The Phi-4-reasoning models sit alongside Phi-4-mini-reasoning, the 3.8 billion parameter variant released at almost the same time. Phi-4-mini-reasoning uses a different recipe, distilling from DeepSeek R1 rather than o3-mini, and targets on device deployment rather than competition level scores. Together the two models bracket Microsoft's reasoning offering, with Phi-4-reasoning aimed at competition style problems on a single workstation GPU and Phi-4-mini-reasoning aimed at agents and assistants on consumer laptops.
Reception inside the open weight research community was broadly positive, with most commentary focused on three points. The first was the gap between parameter count and benchmark score. Several research blogs and Hugging Face discussions noted that a 14 billion parameter dense model approaching DeepSeek R1 on AIME was a striking data point, and it reinforced the Phi line's central claim that data curation can substitute for scale. The second was the candor of the technical report. Microsoft published not only the recipe but also negative results, including the observation that the RL stage did not improve code performance, and that the team's instinct to run a longer RL stage was not supported by the validation curves.
The third was the o3-mini distillation. Some commenters described the work as an OpenAI distillation in disguise, since the SFT data was generated by an OpenAI model. The technical report addresses that directly and frames the o3-mini choice as a deliberate one. Microsoft's position is that distillation from a strong teacher is a reasonable way to bootstrap a small open weight reasoner, and that the resulting MIT licensed weights are still useful to the open weight community even if the underlying traces were produced by a proprietary system. That argument carried more weight after DeepSeek R1, where R1's own training pipeline included extensive distillation steps.
Critics raised familiar points about Phi family releases. Several reviewers noted that Microsoft has never published the full training data composition, which makes it hard to independently audit or reproduce the model. Others observed that the strong scores on competition math benchmarks do not always translate to open ended chat or agent behavior, where larger models still have an advantage in breadth of knowledge.
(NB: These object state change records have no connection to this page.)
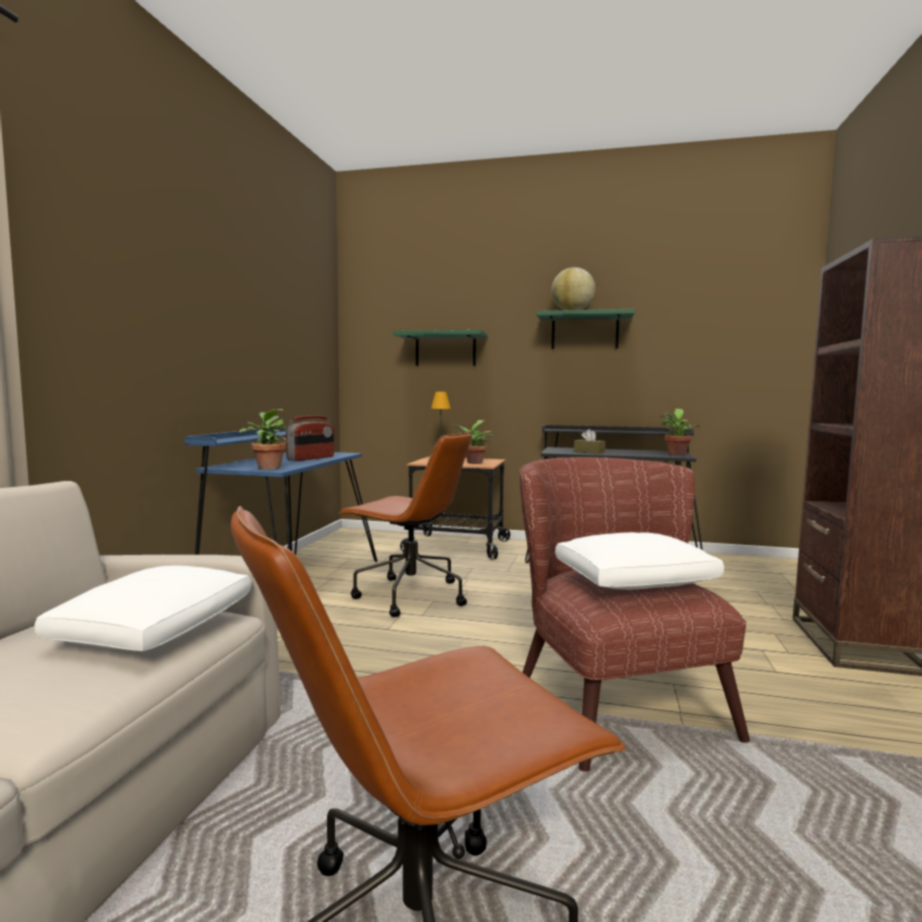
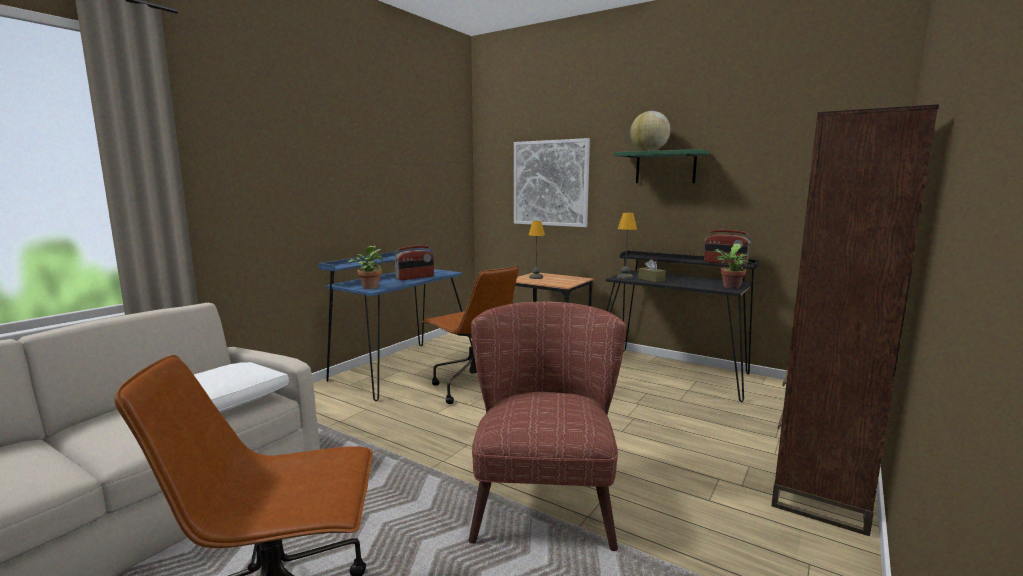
camera: 20 degrees right, 5 degrees up
(445, 350) = (550, 183): green shelf -> picture
(473, 463) = (558, 282): potted plant -> none
(560, 452) = (625, 278): none -> table lamp
(635, 581) = (546, 410): white pillow -> none
(659, 432) = (725, 263): none -> radio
A few reviewers also flagged the 32 thousand token context window as a limitation for long form reasoning tasks, since some frontier reasoners support 128 thousand tokens or more.
On the commercial side, Phi-4-reasoning anchored Microsoft's mid 2025 reasoning offering on Azure AI Foundry. Both variants were added to the Foundry model catalog the same week, alongside the Phi-4-mini-reasoning checkpoint, and the team published deployment guides for Azure Machine Learning, ONNX Runtime, and Foundry Local. NVIDIA promoted the models through its developer materials as a target workload for H100 and L40S deployments, and the Ollama community library shipped quantized builds within a few days of the Hugging Face release.
A more practical critique came from the local model community. Phi-4-reasoning-plus generates noticeably longer responses than the SFT only checkpoint, and several reviewers reported that median response times on consumer hardware nearly doubled when switching from Phi-4-reasoning to Phi-4-reasoning-plus. For users who needed the highest reasoning accuracy, that tradeoff was acceptable; for users running interactive assistants or agent loops, the SFT only variant remained the more popular choice. By late 2025, the open weight community had largely converged on the pattern of using Phi-4-reasoning for general agent work and reserving Phi-4-reasoning-plus for batch tasks that benefited from the longer thinking budget.